> **Exercise prompt**
The answer is to be all of the data below, reproduced exactly.
★ ★ ★ ★
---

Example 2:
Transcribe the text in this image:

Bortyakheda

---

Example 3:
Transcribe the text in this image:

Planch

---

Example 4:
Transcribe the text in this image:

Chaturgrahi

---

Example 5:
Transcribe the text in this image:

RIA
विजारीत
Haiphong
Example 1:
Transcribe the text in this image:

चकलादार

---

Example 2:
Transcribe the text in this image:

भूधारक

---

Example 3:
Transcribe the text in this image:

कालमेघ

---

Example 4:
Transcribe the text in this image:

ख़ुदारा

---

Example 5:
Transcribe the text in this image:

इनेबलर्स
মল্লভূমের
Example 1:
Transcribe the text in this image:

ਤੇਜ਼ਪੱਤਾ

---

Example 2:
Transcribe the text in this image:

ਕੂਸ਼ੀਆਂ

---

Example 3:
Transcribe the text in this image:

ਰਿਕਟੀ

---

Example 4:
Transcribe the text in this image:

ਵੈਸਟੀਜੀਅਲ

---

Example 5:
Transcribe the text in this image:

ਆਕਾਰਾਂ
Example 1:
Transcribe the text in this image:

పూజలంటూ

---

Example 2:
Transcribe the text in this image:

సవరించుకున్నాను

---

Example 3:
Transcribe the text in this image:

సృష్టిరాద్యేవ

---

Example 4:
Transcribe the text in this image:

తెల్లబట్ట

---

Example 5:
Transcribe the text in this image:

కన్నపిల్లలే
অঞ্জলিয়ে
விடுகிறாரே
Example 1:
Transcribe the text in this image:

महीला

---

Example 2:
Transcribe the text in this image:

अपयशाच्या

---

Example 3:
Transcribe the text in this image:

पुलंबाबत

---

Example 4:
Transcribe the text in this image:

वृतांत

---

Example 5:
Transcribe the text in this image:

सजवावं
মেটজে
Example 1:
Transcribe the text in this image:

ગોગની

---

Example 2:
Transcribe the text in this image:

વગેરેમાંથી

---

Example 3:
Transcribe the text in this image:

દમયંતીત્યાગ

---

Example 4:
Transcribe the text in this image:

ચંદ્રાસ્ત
★ ★ ★ ★
> **Written response**
---

Example 2:
Transcribe the text in this image:

Bortyakheda

---

Example 3:
Transcribe the text in this image:

Planch

---

Example 4:
Transcribe the text in this image:

Chaturgrahi

---

Example 5:
Transcribe the text in this image:

RIA
विजारीत
Haiphong
Example 1:
Transcribe the text in this image:

चकलादार

---

Example 2:
Transcribe the text in this image:

भूधारक

---

Example 3:
Transcribe the text in this image:

कालमेघ

---

Example 4:
Transcribe the text in this image:

ख़ुदारा

---

Example 5:
Transcribe the text in this image:

इनेबलर्स
মল্লভূমের
Example 1:
Transcribe the text in this image:

ਤੇਜ਼ਪੱਤਾ

---

Example 2:
Transcribe the text in this image:

ਕੂਸ਼ੀਆਂ

---

Example 3:
Transcribe the text in this image:

ਰਿਕਟੀ

---

Example 4:
Transcribe the text in this image:

ਵੈਸਟੀਜੀਅਲ

---

Example 5:
Transcribe the text in this image:

ਆਕਾਰਾਂ
Example 1:
Transcribe the text in this image:

పూజలంటూ

---

Example 2:
Transcribe the text in this image:

సవరించుకున్నాను

---

Example 3:
Transcribe the text in this image:

సృష్టిరాద్యేవ

---

Example 4:
Transcribe the text in this image:

తెల్లబట్ట

---

Example 5:
Transcribe the text in this image:

కన్నపిల్లలే
অঞ্জলিয়ে
விடுகிறாரே
Example 1:
Transcribe the text in this image:

महीला

---

Example 2:
Transcribe the text in this image:

अपयशाच्या

---

Example 3:
Transcribe the text in this image:

पुलंबाबत

---

Example 4:
Transcribe the text in this image:

वृतांत

---

Example 5:
Transcribe the text in this image:

सजवावं
মেটজে
Example 1:
Transcribe the text in this image:

ગોગની

---

Example 2:
Transcribe the text in this image:

વગેરેમાંથી

---

Example 3:
Transcribe the text in this image:

દમયંતીત્યાગ

---

Example 4:
Transcribe the text in this image:

ચંદ્રાસ્ત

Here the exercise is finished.